__Exercise brief__:
Turn every line of the listing below into one numbered list, skipping any blank lines. Leave the pictures out of your answer.

++++

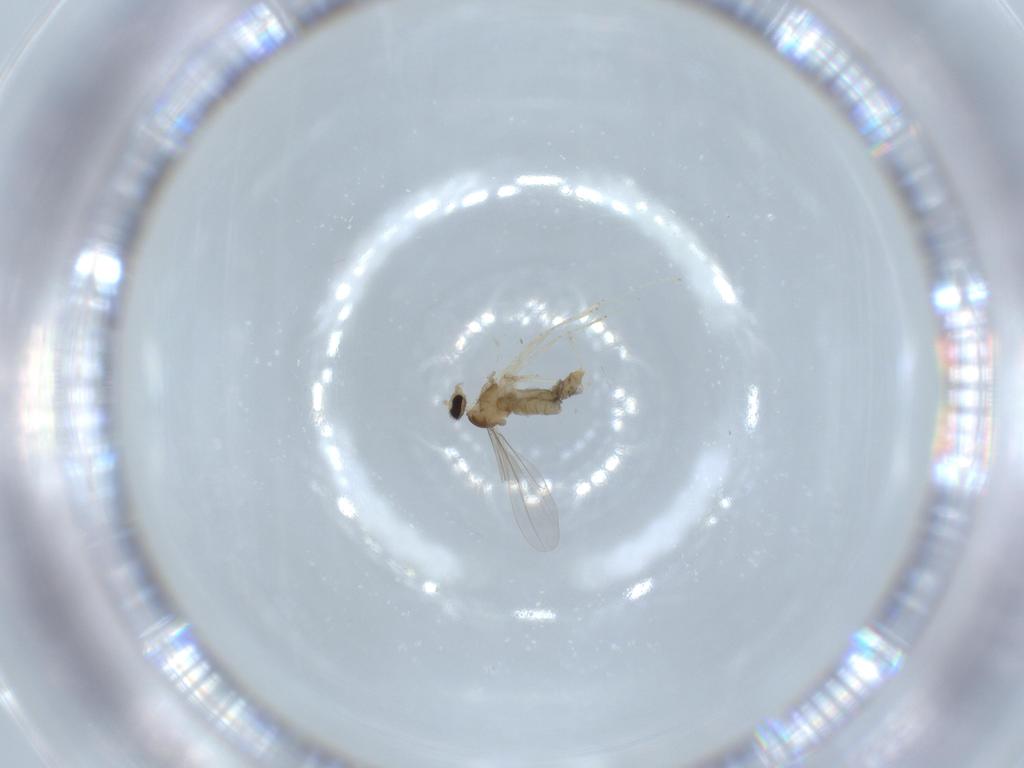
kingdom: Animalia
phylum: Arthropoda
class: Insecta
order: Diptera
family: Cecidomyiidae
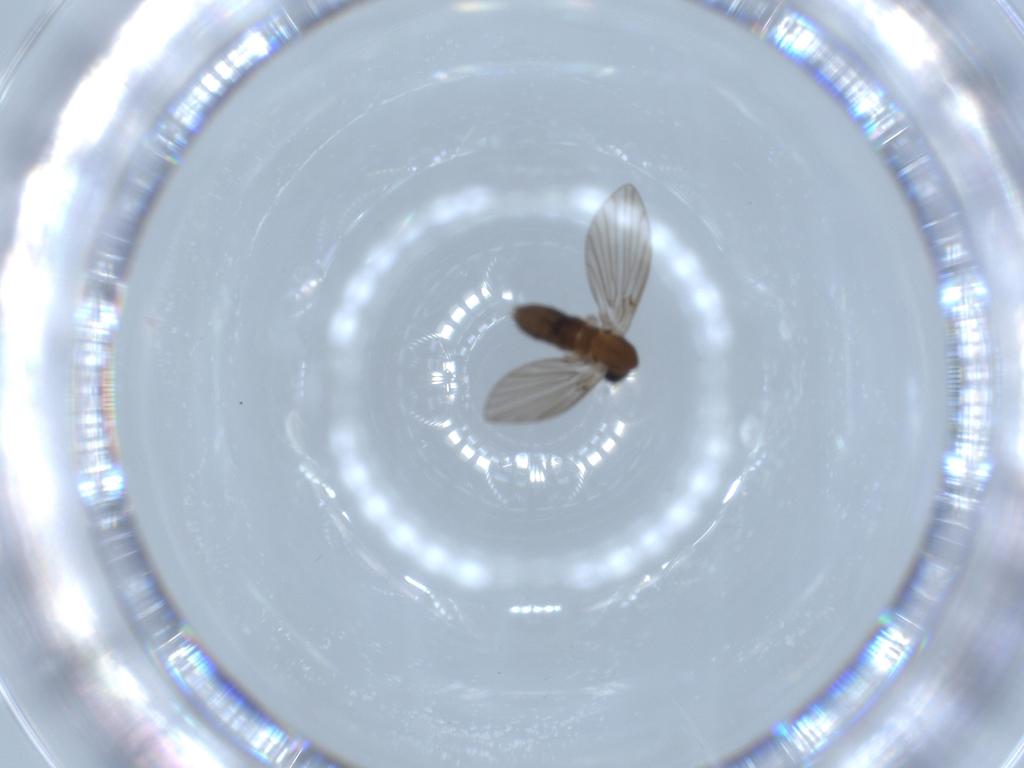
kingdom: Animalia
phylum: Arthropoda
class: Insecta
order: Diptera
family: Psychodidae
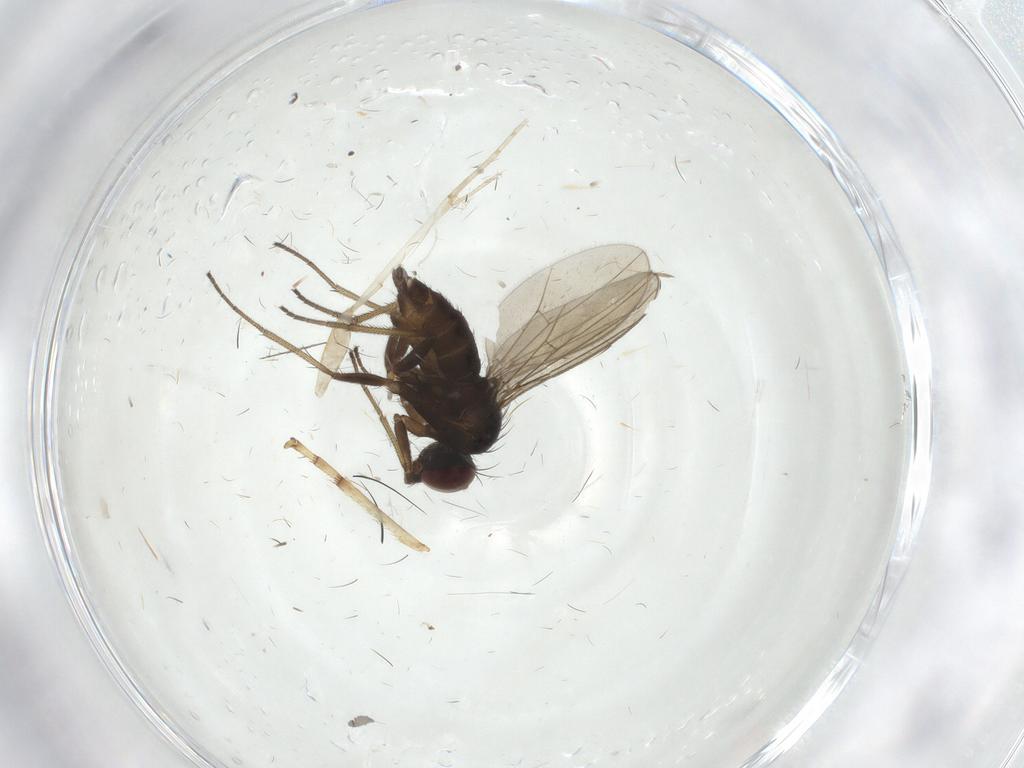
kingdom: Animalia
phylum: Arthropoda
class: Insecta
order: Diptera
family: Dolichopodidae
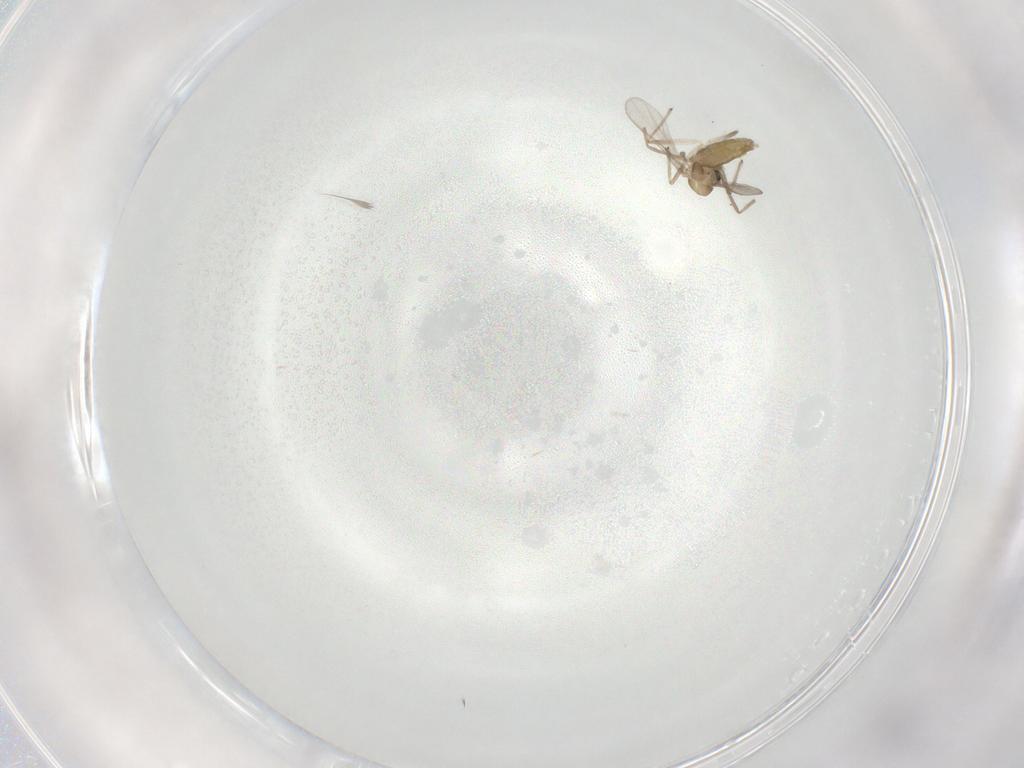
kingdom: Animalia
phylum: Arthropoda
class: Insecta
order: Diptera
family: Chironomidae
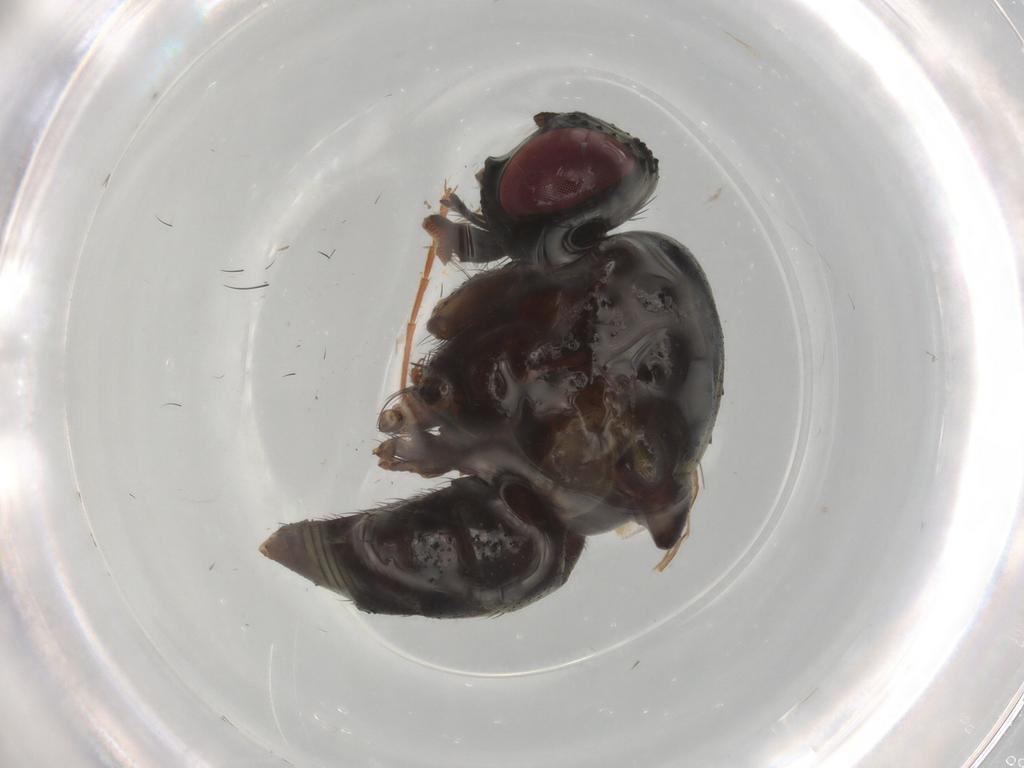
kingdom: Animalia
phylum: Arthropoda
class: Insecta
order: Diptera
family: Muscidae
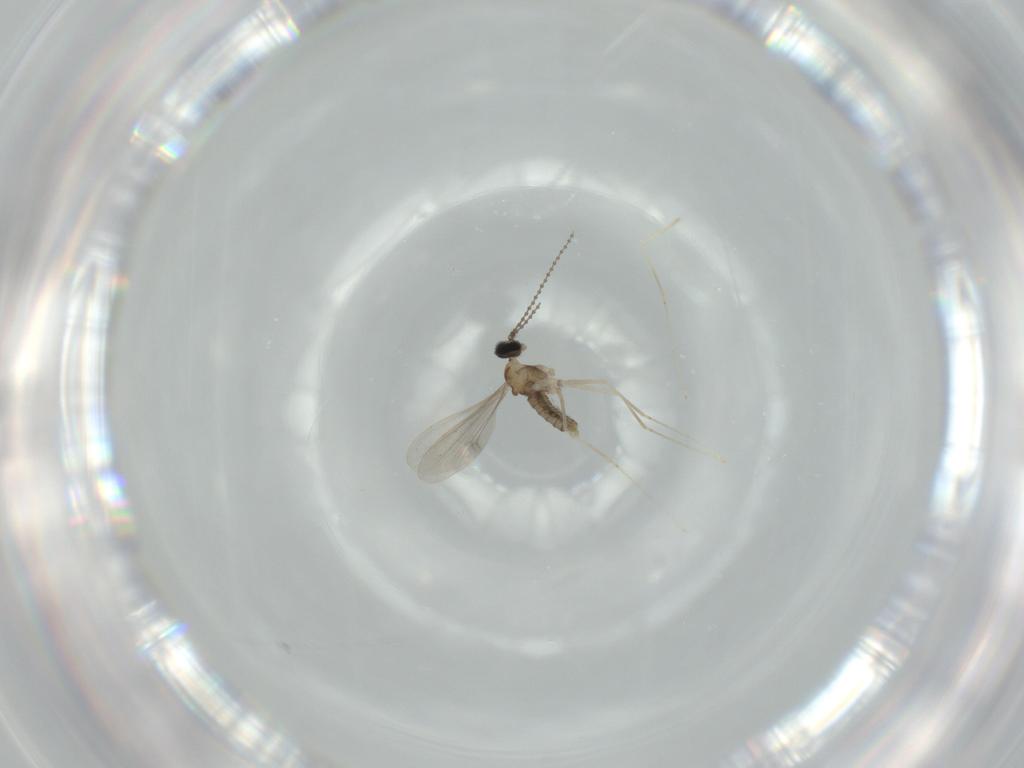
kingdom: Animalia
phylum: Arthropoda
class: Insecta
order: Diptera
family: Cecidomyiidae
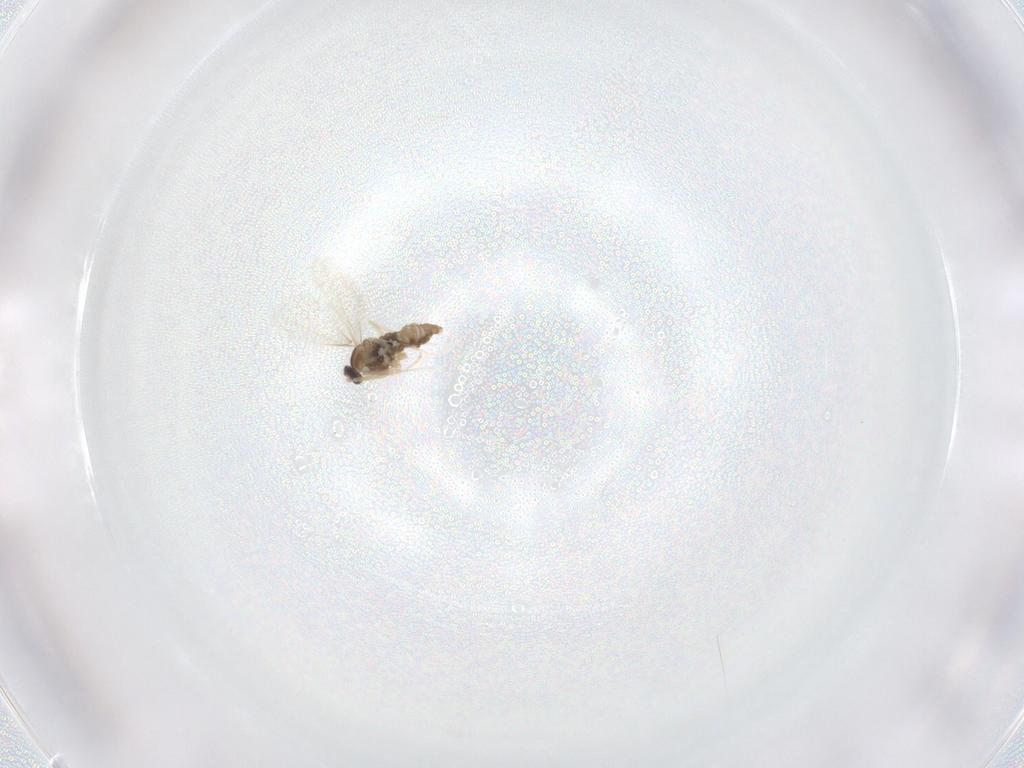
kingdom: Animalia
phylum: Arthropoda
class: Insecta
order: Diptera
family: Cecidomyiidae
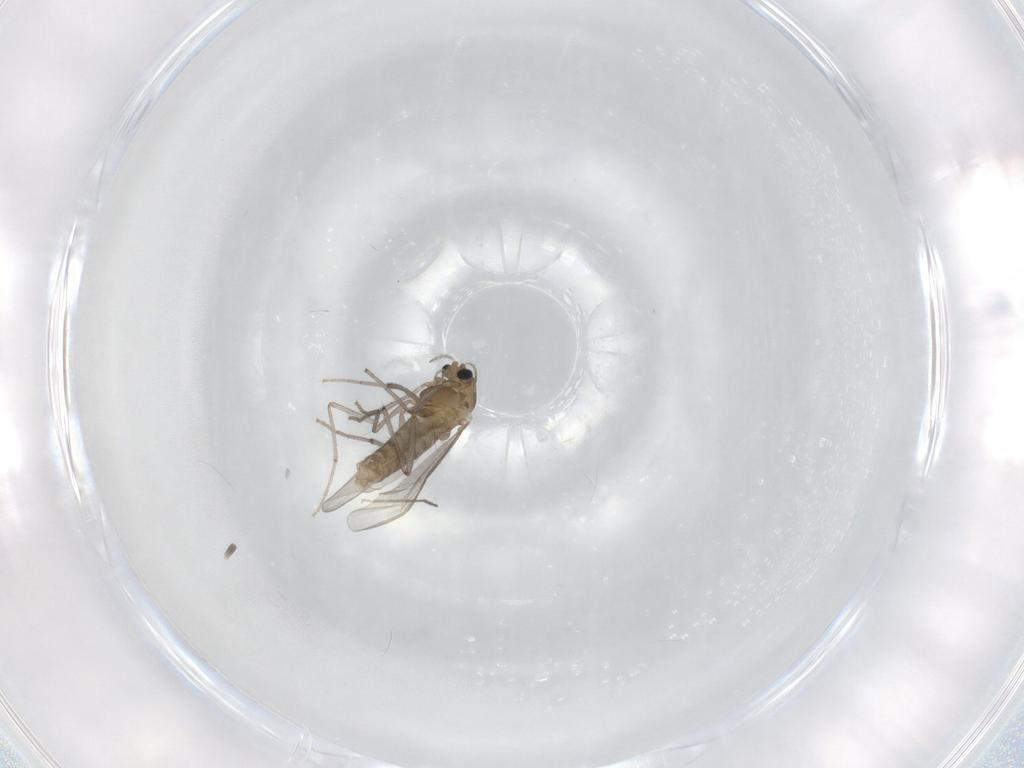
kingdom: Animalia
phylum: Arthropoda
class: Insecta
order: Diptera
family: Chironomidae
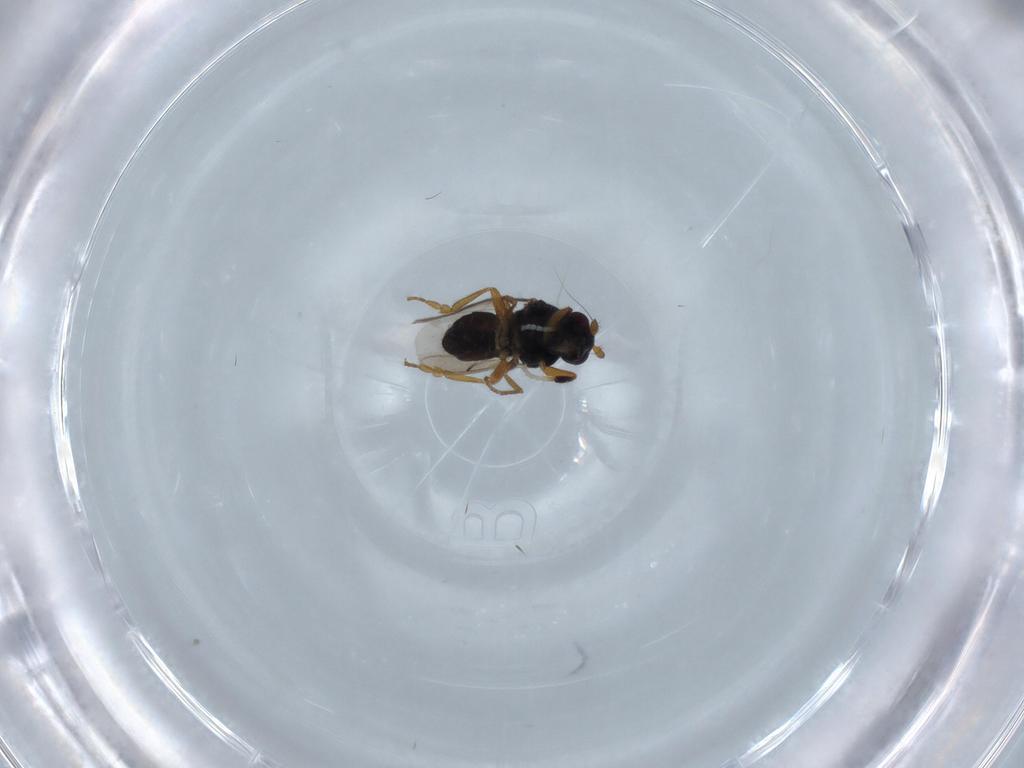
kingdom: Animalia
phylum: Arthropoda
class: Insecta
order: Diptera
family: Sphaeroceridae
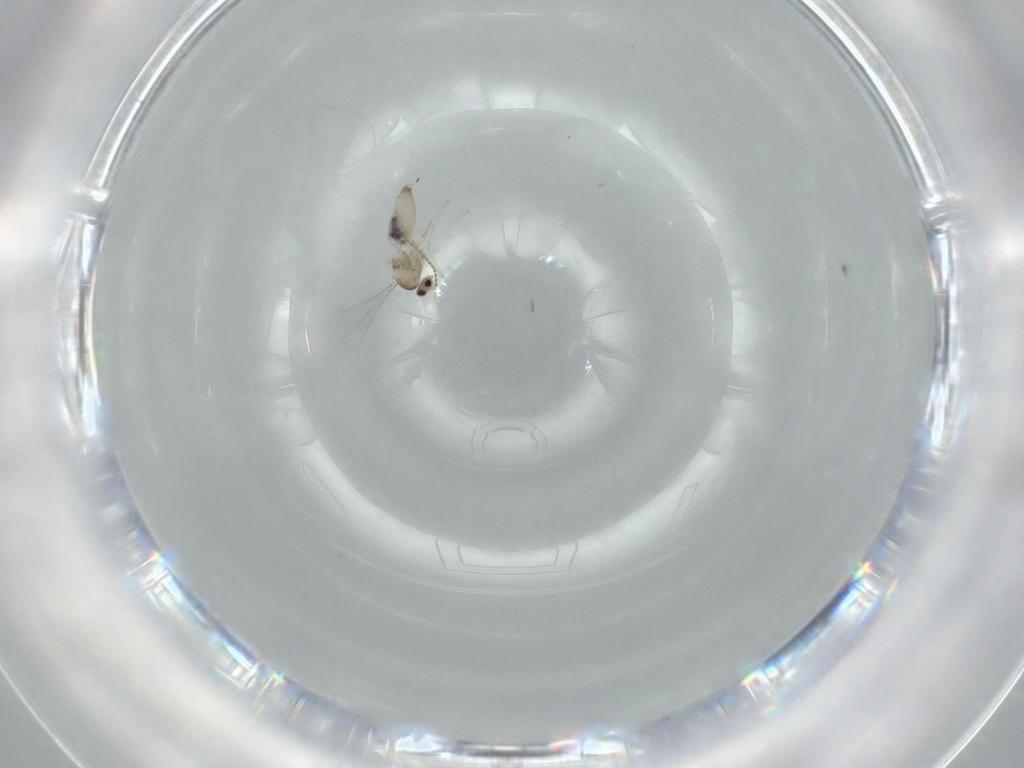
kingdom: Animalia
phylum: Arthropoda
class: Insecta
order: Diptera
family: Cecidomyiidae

++++

__The reply__:
1. kingdom: Animalia
2. phylum: Arthropoda
3. class: Insecta
4. order: Diptera
5. family: Cecidomyiidae
6. kingdom: Animalia
7. phylum: Arthropoda
8. class: Insecta
9. order: Diptera
10. family: Psychodidae
11. kingdom: Animalia
12. phylum: Arthropoda
13. class: Insecta
14. order: Diptera
15. family: Dolichopodidae
16. kingdom: Animalia
17. phylum: Arthropoda
18. class: Insecta
19. order: Diptera
20. family: Chironomidae
21. kingdom: Animalia
22. phylum: Arthropoda
23. class: Insecta
24. order: Diptera
25. family: Muscidae
26. kingdom: Animalia
27. phylum: Arthropoda
28. class: Insecta
29. order: Diptera
30. family: Cecidomyiidae
31. kingdom: Animalia
32. phylum: Arthropoda
33. class: Insecta
34. order: Diptera
35. family: Cecidomyiidae
36. kingdom: Animalia
37. phylum: Arthropoda
38. class: Insecta
39. order: Diptera
40. family: Chironomidae
41. kingdom: Animalia
42. phylum: Arthropoda
43. class: Insecta
44. order: Diptera
45. family: Sphaeroceridae
46. kingdom: Animalia
47. phylum: Arthropoda
48. class: Insecta
49. order: Diptera
50. family: Cecidomyiidae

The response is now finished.